Known as the "godfather" of Macau casinos, Mr Ho has been instrumental in turning the former Portuguese colony on China's southern coast into a gambling boomtown, with gaming revenue surpassing Las Vegas.
His retirement will take effect on June 12 at the end of SJM's annual general meeting, after which he will take on the new title of "chairman emeritus", the company said.
Daisy Ho, his daughter, will take over as chairman and executive director, while his fourth wife Angela Leong and Timothy Fok, son of Stanley Ho's former business partner Henry Fok, will be appointed co-chairmen and executive directors.
Gaming revenues in Macau were hit hard by a corruption crackdown launched by China's President Xi Jinping in 2012, but SJM is trying to lure visitors back to Macau with the sprawling new Grand Lisboa Palace complex, reportedly due to open in 2019.
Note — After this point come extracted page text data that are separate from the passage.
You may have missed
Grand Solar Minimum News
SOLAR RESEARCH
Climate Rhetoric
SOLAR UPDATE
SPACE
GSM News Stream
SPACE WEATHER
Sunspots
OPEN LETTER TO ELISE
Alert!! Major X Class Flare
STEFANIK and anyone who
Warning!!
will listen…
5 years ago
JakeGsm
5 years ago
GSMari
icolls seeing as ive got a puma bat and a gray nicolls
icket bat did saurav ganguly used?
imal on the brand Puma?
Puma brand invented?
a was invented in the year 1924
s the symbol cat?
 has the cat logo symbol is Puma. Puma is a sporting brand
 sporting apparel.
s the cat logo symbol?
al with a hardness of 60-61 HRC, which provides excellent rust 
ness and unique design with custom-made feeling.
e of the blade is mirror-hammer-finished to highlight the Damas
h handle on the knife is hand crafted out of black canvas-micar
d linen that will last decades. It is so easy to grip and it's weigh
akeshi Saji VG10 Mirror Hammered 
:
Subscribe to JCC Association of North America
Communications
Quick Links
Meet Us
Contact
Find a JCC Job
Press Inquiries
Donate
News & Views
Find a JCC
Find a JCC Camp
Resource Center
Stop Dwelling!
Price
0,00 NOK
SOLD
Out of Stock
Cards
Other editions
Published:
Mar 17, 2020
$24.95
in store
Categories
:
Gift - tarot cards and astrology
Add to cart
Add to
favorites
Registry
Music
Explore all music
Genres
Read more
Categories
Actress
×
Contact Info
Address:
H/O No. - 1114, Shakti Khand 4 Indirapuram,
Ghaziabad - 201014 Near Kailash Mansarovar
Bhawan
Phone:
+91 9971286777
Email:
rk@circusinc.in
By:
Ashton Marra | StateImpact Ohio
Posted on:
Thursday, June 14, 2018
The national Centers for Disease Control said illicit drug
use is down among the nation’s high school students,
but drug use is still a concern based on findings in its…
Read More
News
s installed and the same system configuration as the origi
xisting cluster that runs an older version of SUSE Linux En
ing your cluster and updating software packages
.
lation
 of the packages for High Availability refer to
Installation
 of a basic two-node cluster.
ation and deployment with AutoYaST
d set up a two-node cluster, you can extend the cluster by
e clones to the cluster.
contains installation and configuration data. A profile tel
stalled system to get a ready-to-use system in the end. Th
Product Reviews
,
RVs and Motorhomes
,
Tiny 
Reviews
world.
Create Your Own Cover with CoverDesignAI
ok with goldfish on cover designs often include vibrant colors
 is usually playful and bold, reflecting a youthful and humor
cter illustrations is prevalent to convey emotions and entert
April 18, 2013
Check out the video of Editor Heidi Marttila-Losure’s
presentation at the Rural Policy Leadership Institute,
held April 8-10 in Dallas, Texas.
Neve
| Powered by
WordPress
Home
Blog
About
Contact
Mr Ho is the great-nephew of one of Asia's first tycoons, Robert Hotung, who was among Hong Kong's wealthiest individuals at the turn of the 20th century.
He made his fortune smuggling luxury goods into China from Macau during World War II, before securing the only gaming licence in the then-Portuguese colony in 1962.
The billionaire monopolised the gaming industry until 2002, when the government introduced foreign investors, sparking a boom which saw casino takings contribute around 80 per cent of the city's annual revenue.
He stepped down as chairman from his Hong Kong-based conglomerate Shun Tak Holdings last year with his daughter Pansy Ho succeeding him.
A flamboyant entrepreneur, Mr Ho first married in 1942 but has subsequently had three other partners, though it is unclear whether or not he married all the women he called wives.
The keen ballroom dancer cultivated a playboy lifestyle, fathering at least 17 children, one of whom, Lawrence, runs rival casino and hotel operator Melco Crown in Macau.